Requests that go unanswered, records that cannot be found, meetings that happen behind closed doors, an opaque veil of non-communication. Unresponsive boards are the bane of HOA members—they seem to operate behind an iron curtain of inaccessibility, and over time their behavior and policies can lead to both shareholder apathy and eventual resentment. Shortcomings like these can make a board seem like it is not serving the needs of the unit owners, whether the issue is a matter of bad policy or just a difference of opinion.
HOA boards are generally comprised of members of the community who have volunteered to take on a leadership position within their association. The idea is that each member of a board is serving out of a desire to improve and maintain the community. So why would a board become distant, or want to conceal its operations from other residents?
"Alienation is usually a reaction to a small group—which may be a vocal group—and not the whole community," says J. David Ramsey, an attorney with Ramsey Berman, a Morristown-based law firm. "A vocal few can generate discontent."
Offering another opinion, Bruce Freeman, an attorney with Woehling & Freeman, in Westfield says, "When boards become distant it is more often than not a function of not properly following procedures." Freeman's believes that many of the boards that are accused of being indifferent or unresponsive may instead have a good faith disagreement with an angry shareholder.

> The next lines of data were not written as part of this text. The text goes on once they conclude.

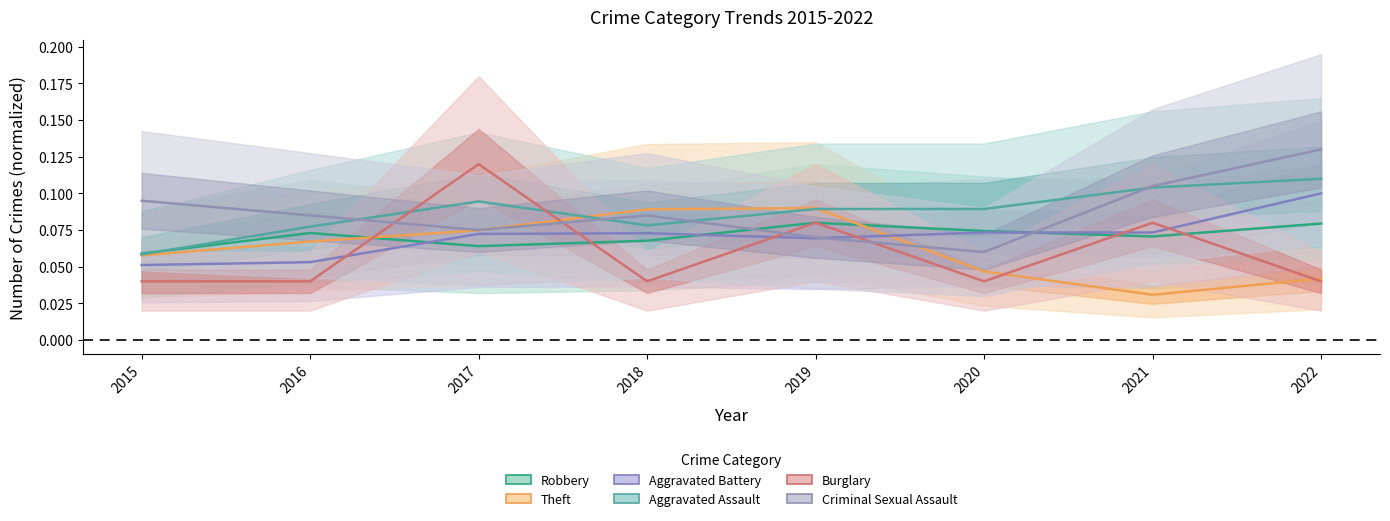

Is the value of Theft at 2018 greater than the value of Aggravated Battery at 2017?

Yes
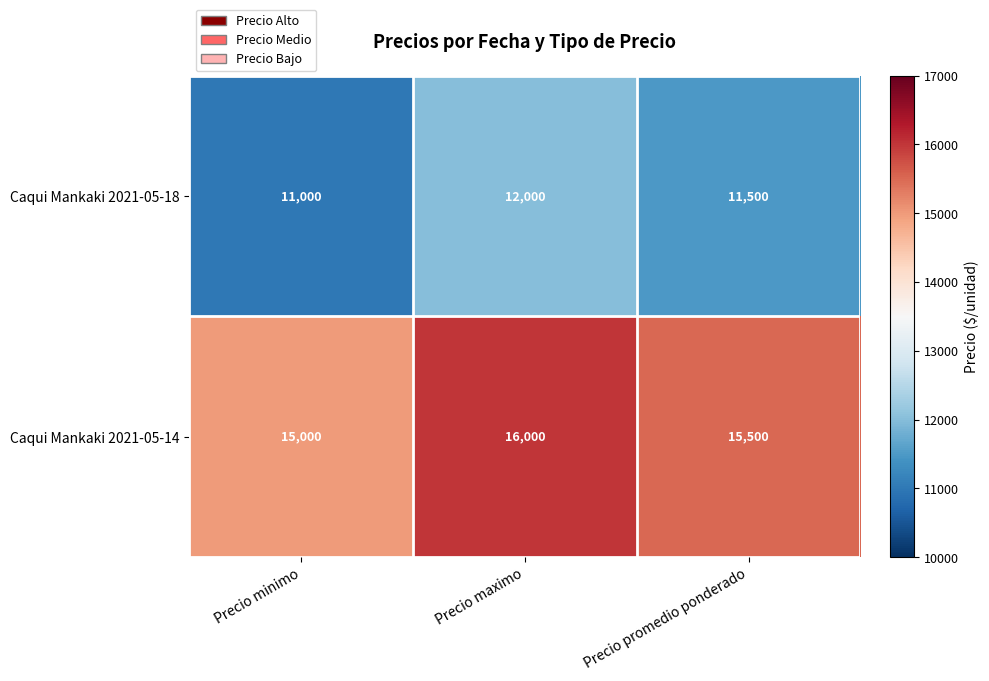

True or false: Caqui Mankaki 2021-05-14 has a value of 15500 at Precio promedio ponderado.

True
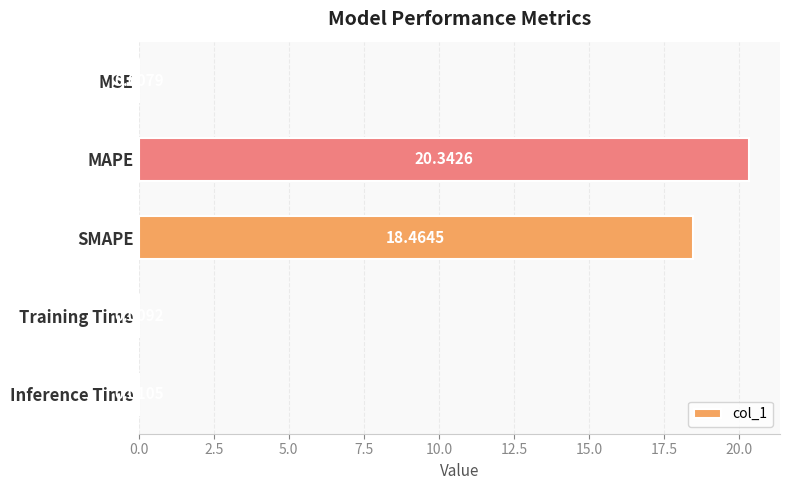

At which label is the value closest to 10?

SMAPE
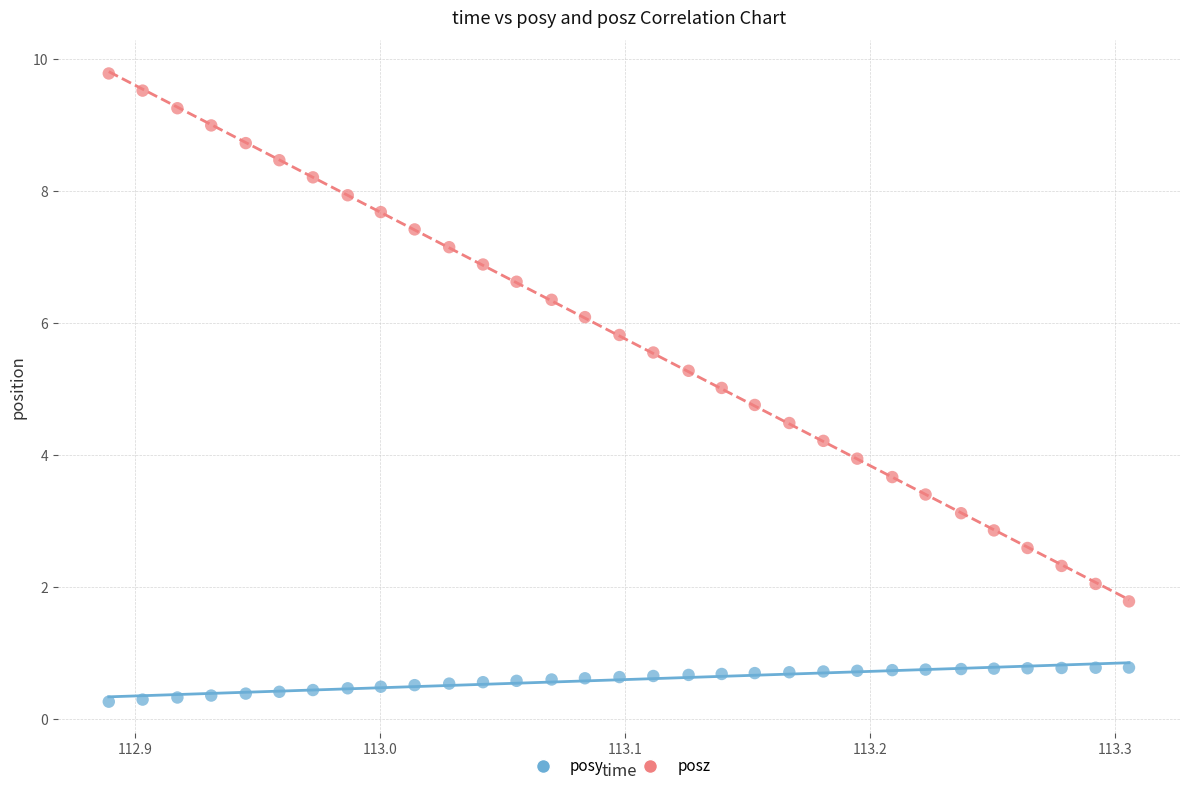

What are all the series names shown in the legend?

posy, posz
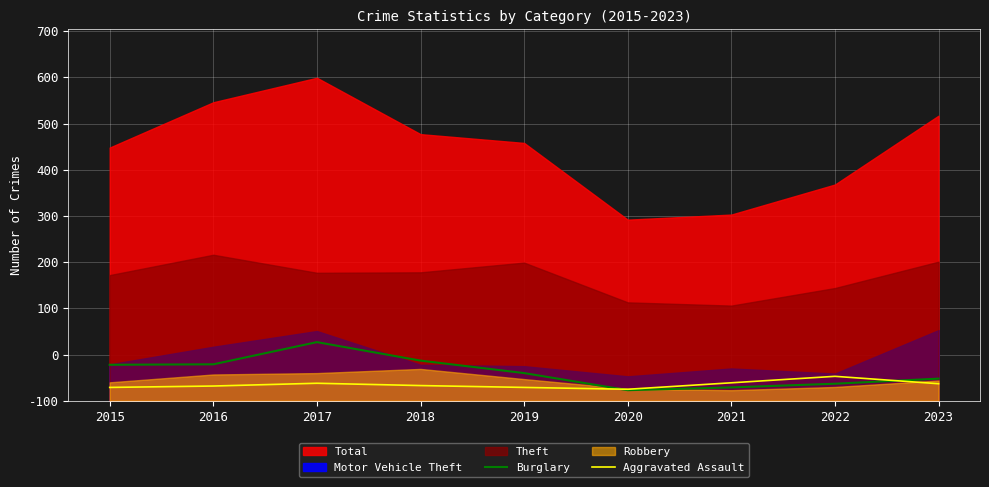

True or false: Burglary has a value of 12 at 2020.

False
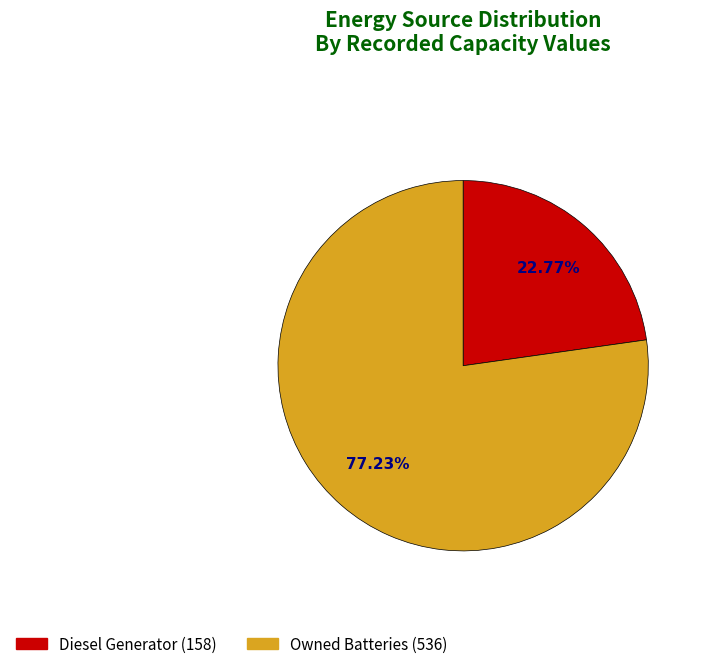

Is there any slice that represents more than half of the pie?

Yes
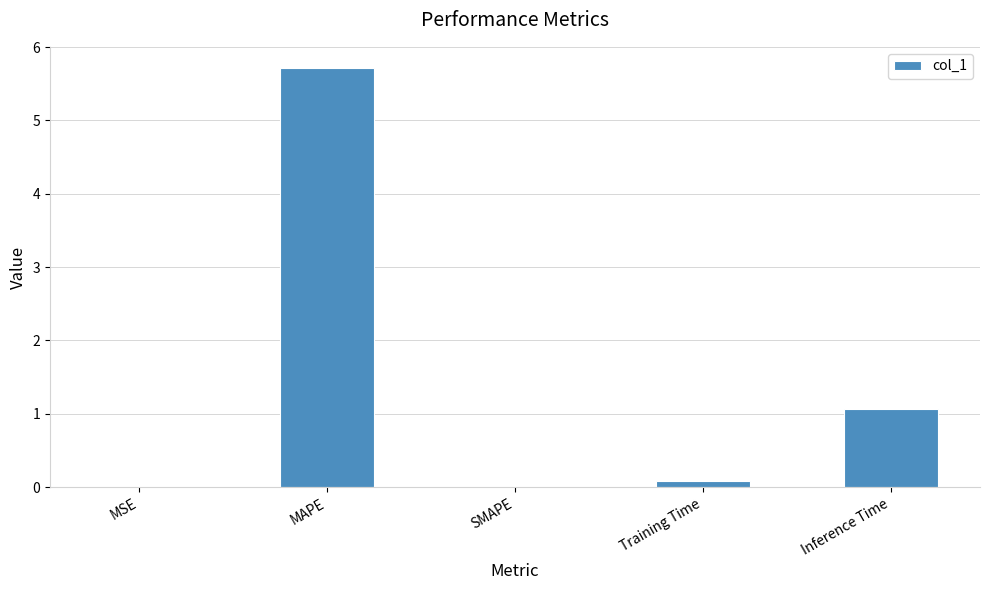

What is the sum of all values?

6.9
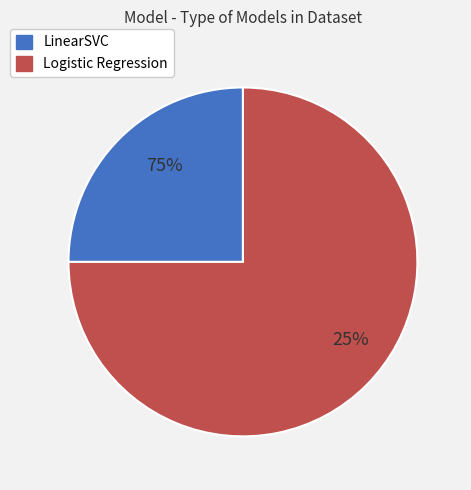

Rank the categories by value from highest to lowest.

Logistic Regression, LinearSVC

"I'm not naïve, and I do understand that there have been boards that have frozen out members of the community due to a personal agenda, but those instances are in the great minority," says Freeman. "More often than not, the perceived distance is due to something like not having open meetings in accordance with the Real Estate Disclosure Act, or not offering alternative dispute resolution (ADR). In my experience, most boards take their duties very seriously."